◆ **Problem requirements**:
Set down every line of the listing below verbatim, keeping the original order, characters, and line breaks.

==========

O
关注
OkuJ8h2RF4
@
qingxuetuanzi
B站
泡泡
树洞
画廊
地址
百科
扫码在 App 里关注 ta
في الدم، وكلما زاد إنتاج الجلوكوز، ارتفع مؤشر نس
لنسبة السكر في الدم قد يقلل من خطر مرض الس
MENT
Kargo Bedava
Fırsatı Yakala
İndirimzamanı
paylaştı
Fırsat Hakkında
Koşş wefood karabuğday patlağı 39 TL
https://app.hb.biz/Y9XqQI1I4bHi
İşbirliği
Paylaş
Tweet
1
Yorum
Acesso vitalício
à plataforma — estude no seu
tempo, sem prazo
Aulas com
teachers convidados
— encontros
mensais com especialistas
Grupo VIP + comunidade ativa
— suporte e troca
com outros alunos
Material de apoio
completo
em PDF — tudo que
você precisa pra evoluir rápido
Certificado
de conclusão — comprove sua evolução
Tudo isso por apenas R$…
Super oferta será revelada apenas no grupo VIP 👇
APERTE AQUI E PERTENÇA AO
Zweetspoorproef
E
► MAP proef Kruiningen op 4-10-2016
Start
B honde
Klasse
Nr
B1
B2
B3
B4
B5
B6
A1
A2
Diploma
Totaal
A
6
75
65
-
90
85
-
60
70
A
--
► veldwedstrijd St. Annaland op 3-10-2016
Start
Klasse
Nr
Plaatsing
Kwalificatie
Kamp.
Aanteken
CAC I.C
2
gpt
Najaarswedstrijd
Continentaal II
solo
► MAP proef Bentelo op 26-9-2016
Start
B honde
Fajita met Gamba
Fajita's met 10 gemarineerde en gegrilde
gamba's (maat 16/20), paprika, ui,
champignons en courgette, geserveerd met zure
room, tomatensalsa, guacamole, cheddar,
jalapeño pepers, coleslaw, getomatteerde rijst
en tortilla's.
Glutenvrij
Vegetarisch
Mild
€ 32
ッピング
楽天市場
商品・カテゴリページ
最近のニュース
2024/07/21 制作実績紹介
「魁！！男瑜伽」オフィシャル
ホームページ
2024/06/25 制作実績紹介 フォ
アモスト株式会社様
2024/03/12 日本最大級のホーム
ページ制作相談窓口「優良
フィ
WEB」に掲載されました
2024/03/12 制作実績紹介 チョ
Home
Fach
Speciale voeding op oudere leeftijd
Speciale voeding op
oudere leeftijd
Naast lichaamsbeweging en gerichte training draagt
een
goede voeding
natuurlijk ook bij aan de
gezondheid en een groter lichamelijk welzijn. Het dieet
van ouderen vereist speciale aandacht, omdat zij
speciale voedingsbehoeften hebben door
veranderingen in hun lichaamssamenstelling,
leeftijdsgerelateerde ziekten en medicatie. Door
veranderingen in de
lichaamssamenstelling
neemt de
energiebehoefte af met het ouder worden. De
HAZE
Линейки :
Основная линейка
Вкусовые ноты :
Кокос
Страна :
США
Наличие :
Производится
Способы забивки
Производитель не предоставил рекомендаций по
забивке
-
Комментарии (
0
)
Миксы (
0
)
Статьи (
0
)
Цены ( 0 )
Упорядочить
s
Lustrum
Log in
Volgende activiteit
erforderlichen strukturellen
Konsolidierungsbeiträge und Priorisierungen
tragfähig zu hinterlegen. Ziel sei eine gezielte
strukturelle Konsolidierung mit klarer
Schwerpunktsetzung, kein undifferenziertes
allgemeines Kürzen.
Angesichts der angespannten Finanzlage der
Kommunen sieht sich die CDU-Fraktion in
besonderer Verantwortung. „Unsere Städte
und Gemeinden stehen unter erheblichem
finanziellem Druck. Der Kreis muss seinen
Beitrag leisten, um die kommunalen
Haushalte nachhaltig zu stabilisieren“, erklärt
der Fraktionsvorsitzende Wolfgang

==========

◆ **Response**:
O
关注
OkuJ8h2RF4
@
qingxuetuanzi
B站
泡泡
树洞
画廊
地址
百科
扫码在 App 里关注 ta
في الدم، وكلما زاد إنتاج الجلوكوز، ارتفع مؤشر نس
لنسبة السكر في الدم قد يقلل من خطر مرض الس
MENT
Kargo Bedava
Fırsatı Yakala
İndirimzamanı
paylaştı
Fırsat Hakkında
Koşş wefood karabuğday patlağı 39 TL
https://app.hb.biz/Y9XqQI1I4bHi
İşbirliği
Paylaş
Tweet
1
Yorum
Acesso vitalício
à plataforma — estude no seu
tempo, sem prazo
Aulas com
teachers convidados
— encontros
mensais com especialistas
Grupo VIP + comunidade ativa
— suporte e troca
com outros alunos
Material de apoio
completo
em PDF — tudo que
você precisa pra evoluir rápido
Certificado
de conclusão — comprove sua evolução
Tudo isso por apenas R$…
Super oferta será revelada apenas no grupo VIP 👇
APERTE AQUI E PERTENÇA AO
Zweetspoorproef
E
► MAP proef Kruiningen op 4-10-2016
Start
B honde
Klasse
Nr
B1
B2
B3
B4
B5
B6
A1
A2
Diploma
Totaal
A
6
75
65
-
90
85
-
60
70
A
--
► veldwedstrijd St. Annaland op 3-10-2016
Start
Klasse
Nr
Plaatsing
Kwalificatie
Kamp.
Aanteken
CAC I.C
2
gpt
Najaarswedstrijd
Continentaal II
solo
► MAP proef Bentelo op 26-9-2016
Start
B honde
Fajita met Gamba
Fajita's met 10 gemarineerde en gegrilde
gamba's (maat 16/20), paprika, ui,
champignons en courgette, geserveerd met zure
room, tomatensalsa, guacamole, cheddar,
jalapeño pepers, coleslaw, getomatteerde rijst
en tortilla's.
Glutenvrij
Vegetarisch
Mild
€ 32
ッピング
楽天市場
商品・カテゴリページ
最近のニュース
2024/07/21 制作実績紹介
「魁！！男瑜伽」オフィシャル
ホームページ
2024/06/25 制作実績紹介 フォ
アモスト株式会社様
2024/03/12 日本最大級のホーム
ページ制作相談窓口「優良
フィ
WEB」に掲載されました
2024/03/12 制作実績紹介 チョ
Home
Fach
Speciale voeding op oudere leeftijd
Speciale voeding op
oudere leeftijd
Naast lichaamsbeweging en gerichte training draagt
een
goede voeding
natuurlijk ook bij aan de
gezondheid en een groter lichamelijk welzijn. Het dieet
van ouderen vereist speciale aandacht, omdat zij
speciale voedingsbehoeften hebben door
veranderingen in hun lichaamssamenstelling,
leeftijdsgerelateerde ziekten en medicatie. Door
veranderingen in de
lichaamssamenstelling
neemt de
energiebehoefte af met het ouder worden. De
HAZE
Линейки :
Основная линейка
Вкусовые ноты :
Кокос
Страна :
США
Наличие :
Производится
Способы забивки
Производитель не предоставил рекомендаций по
забивке
-
Комментарии (
0
)
Миксы (
0
)
Статьи (
0
)
Цены ( 0 )
Упорядочить
s
Lustrum
Log in
Volgende activiteit
erforderlichen strukturellen
Konsolidierungsbeiträge und Priorisierungen
tragfähig zu hinterlegen. Ziel sei eine gezielte
strukturelle Konsolidierung mit klarer
Schwerpunktsetzung, kein undifferenziertes
allgemeines Kürzen.
Angesichts der angespannten Finanzlage der
Kommunen sieht sich die CDU-Fraktion in
besonderer Verantwortung. „Unsere Städte
und Gemeinden stehen unter erheblichem
finanziellem Druck. Der Kreis muss seinen
Beitrag leisten, um die kommunalen
Haushalte nachhaltig zu stabilisieren“, erklärt
der Fraktionsvorsitzende Wolfgang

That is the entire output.